[Change detection outputs]

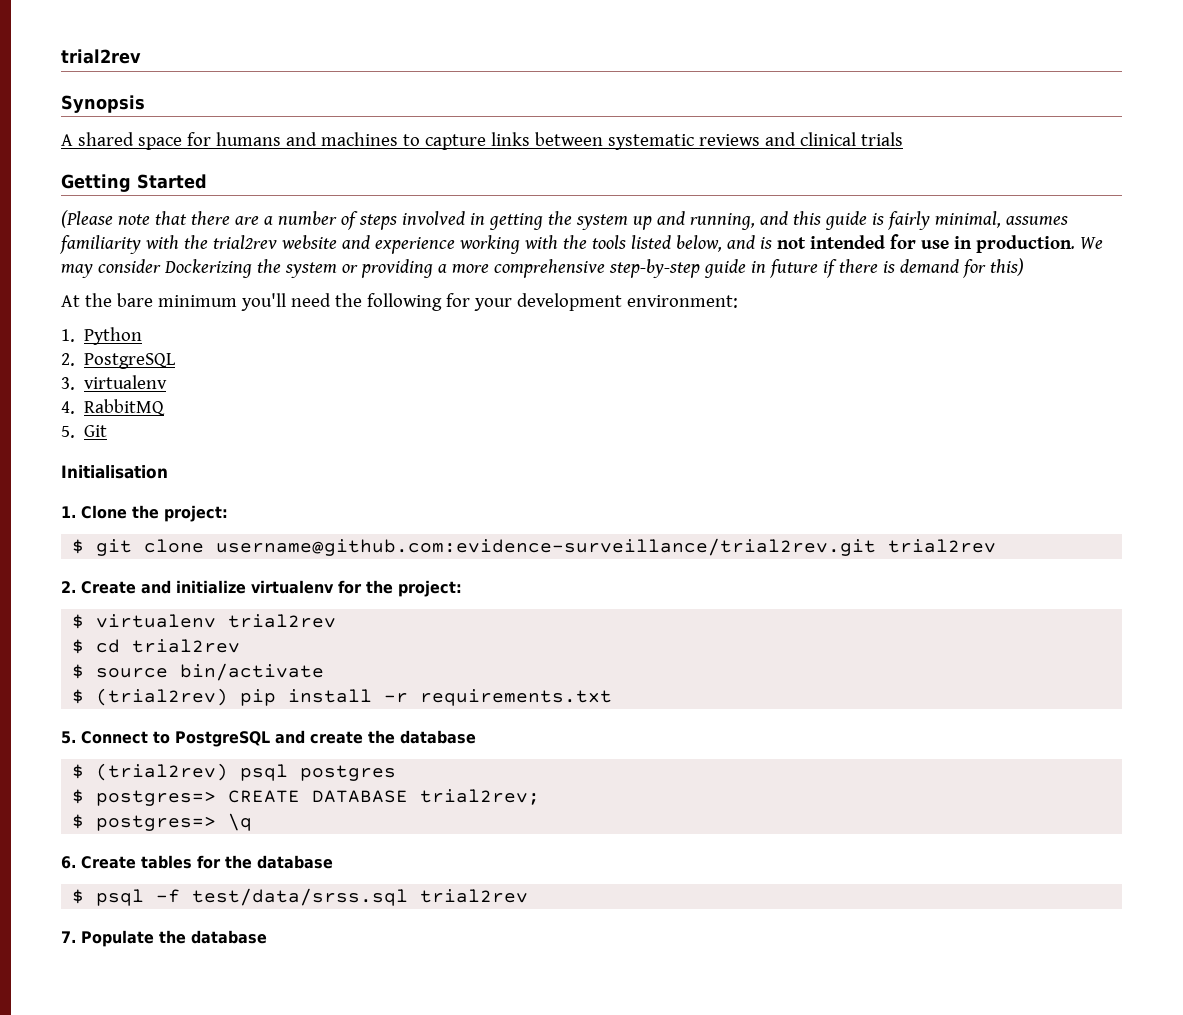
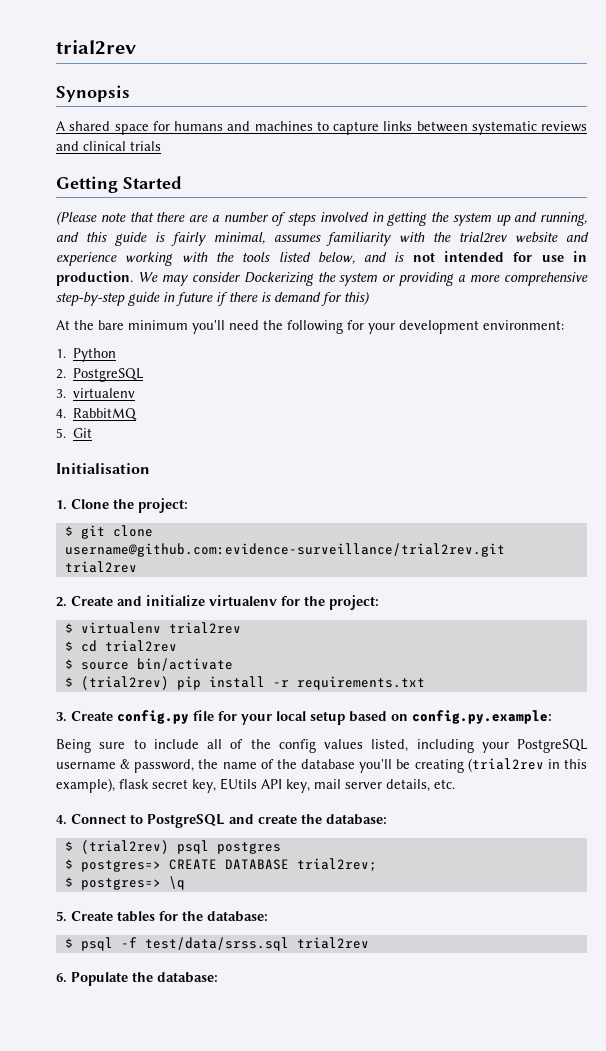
[61,731,76,744] 5. -> [56,710,552,725] [56,739,587,753] [56,758,587,773] [56,778,455,793] [56,815,67,825] 3. Create config.py file for your local setup based on config.py.example: // Being sure to include all of the config values listed, including your PostgreSQL username & password, the name of the database you'll be creating (trial2rev in this example), flask secret key, EUtils API key, mail server details, etc. // 4.
[400,730,476,744] database -> [326,814,387,825] database:
[61,856,76,869] 6. -> [56,911,67,922] 5.
[257,855,333,869] database -> [207,911,268,922] database:
[61,931,76,943] 7. -> [56,973,67,983] 6.
[191,930,267,944] database -> [157,972,218,983] database:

§ Task requirements:
Check every line above for the word "database" and copy those that have it.

§ Written response:
[61,731,76,744] 5. -> [56,710,552,725] [56,739,587,753] [56,758,587,773] [56,778,455,793] [56,815,67,825] 3. Create config.py file for your local setup based on config.py.example: // Being sure to include all of the config values listed, including your PostgreSQL username & password, the name of the database you'll be creating (trial2rev in this example), flask secret key, EUtils API key, mail server details, etc. // 4.
[400,730,476,744] database -> [326,814,387,825] database:
[257,855,333,869] database -> [207,911,268,922] database:
[191,930,267,944] database -> [157,972,218,983] database:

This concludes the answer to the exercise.